Raymond Michaels was officially off Seth’s suspect list. He couldn’t be here and with Tamara at the same time. The one thing Seth refused to do was run out of here half-cocked, with no specific suspect and no known location in mind.

He knew the key to the whole thing was an ostrich. That memory that Tamara had of the perp calling her an ostrich held the key to the killer’s identity.

There was no way he could run fast enough to catch a person he didn’t know; he couldn’t knock on doors and try to gain answers. The time bomb had exploded and if he didn’t figure something out fast, Tamara would be dead.

Ostriches. As he paced across the sand, he considered what he did know about the oversize birds. They were too big to fly. They could kill a man with a kick of their powerful legs. He frowned. What else? There had to be something else.

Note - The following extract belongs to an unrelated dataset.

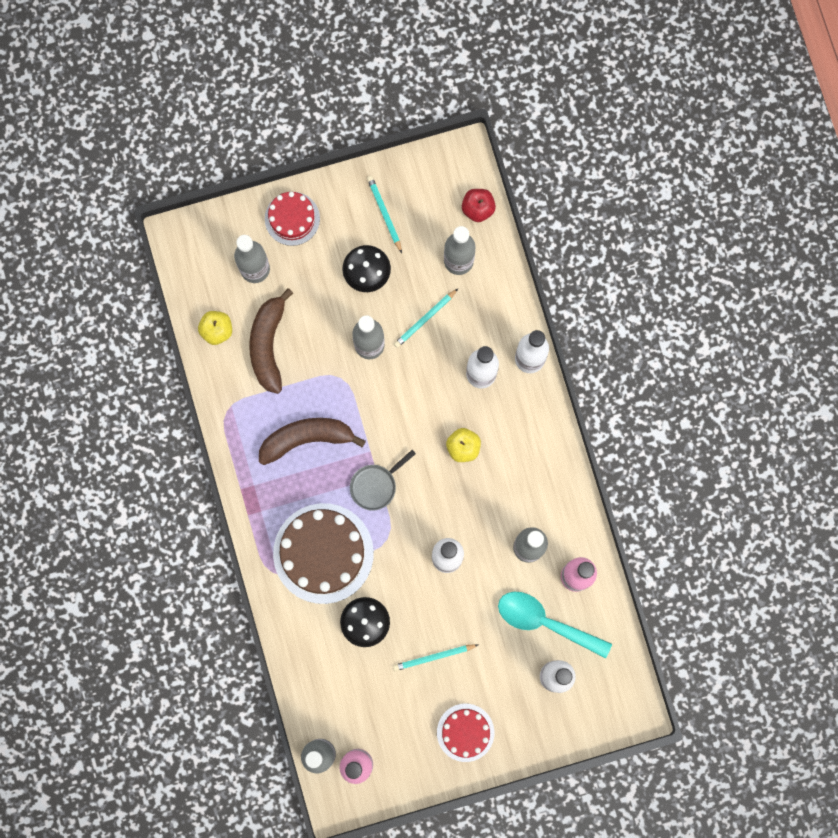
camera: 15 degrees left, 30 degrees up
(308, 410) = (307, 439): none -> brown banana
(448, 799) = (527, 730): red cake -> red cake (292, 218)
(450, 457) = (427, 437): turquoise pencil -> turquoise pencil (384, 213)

With each tick of his heart, with every blink of his eye, he felt as if time had run out and Tamara was gone and when he thought about that the absence of her nearly cast him to his knees.

Darkness had fallen complete across the dunes, the only lit area being the main entrance where the deputies’ car headlights provided illumination.

Ostriches. Don’t bury your head in the sand. The descriptive saying jumped into his consciousness. “Don’t bury your head,” he muttered aloud. He’d heard that somewhere recently. Where? Where had he heard something along those lines?

You’d be surprised by how many people just bury their head in the sand. It had been at the animal pound. Steven Bradley. Thoughts flashed through Seth’s brain, processing like a minicomputer. Steven in his official uniform would appear safe to a woman alone. Steven had access to a dozen different dogs...dogs to walk in a park...dogs to lure a woman closer.

Seth remembered how the dogs had silenced at Steven’s command, how the little terrier had instantly rolled over on his belly when Steven had approached. Had the little pup been looking for a belly scratch or had he been showing complete submission?

The killer liked power and who better to have power than an animal control officer who wielded authority over cage after cage of helpless animals?

“Steven Bradley,” Seth said to Tom as the sheriff approached. “I think it’s Steven Bradley. Get somebody to the pound and to his house. See if he can be found at either place.” Seth spoke at warp speed, his brain still processing.

“What should I do about Sam?” Tom asked.

“Cut him loose...no, wait.” The killer had a pattern. Like an ostrich. Bury their heads in the sand. Seth shot a glance out into the darkness of the dunes beyond where they stood.

“Hold him in custody,” Seth said as he hurried toward Sam’s quad runner. He heard Sam shout a protest through the closed car window as Seth started it up with a roar.

How cunning, to have all the law in town gathered right here while the Sandman completed his work in another area of the dunes. It was the kind of in-your-face thing that Steven would enjoy...just like leaving the little pile of sand behind when he’d tried to break into Tamara’s bedroom.

Seth gunned the engine, grateful that the machine had twin headlights. He powered them on and then began the search, certain in his heart, certain in his very soul that Steven was here someplace with Tamara. The only thing he didn’t know for certain was if it was already too late.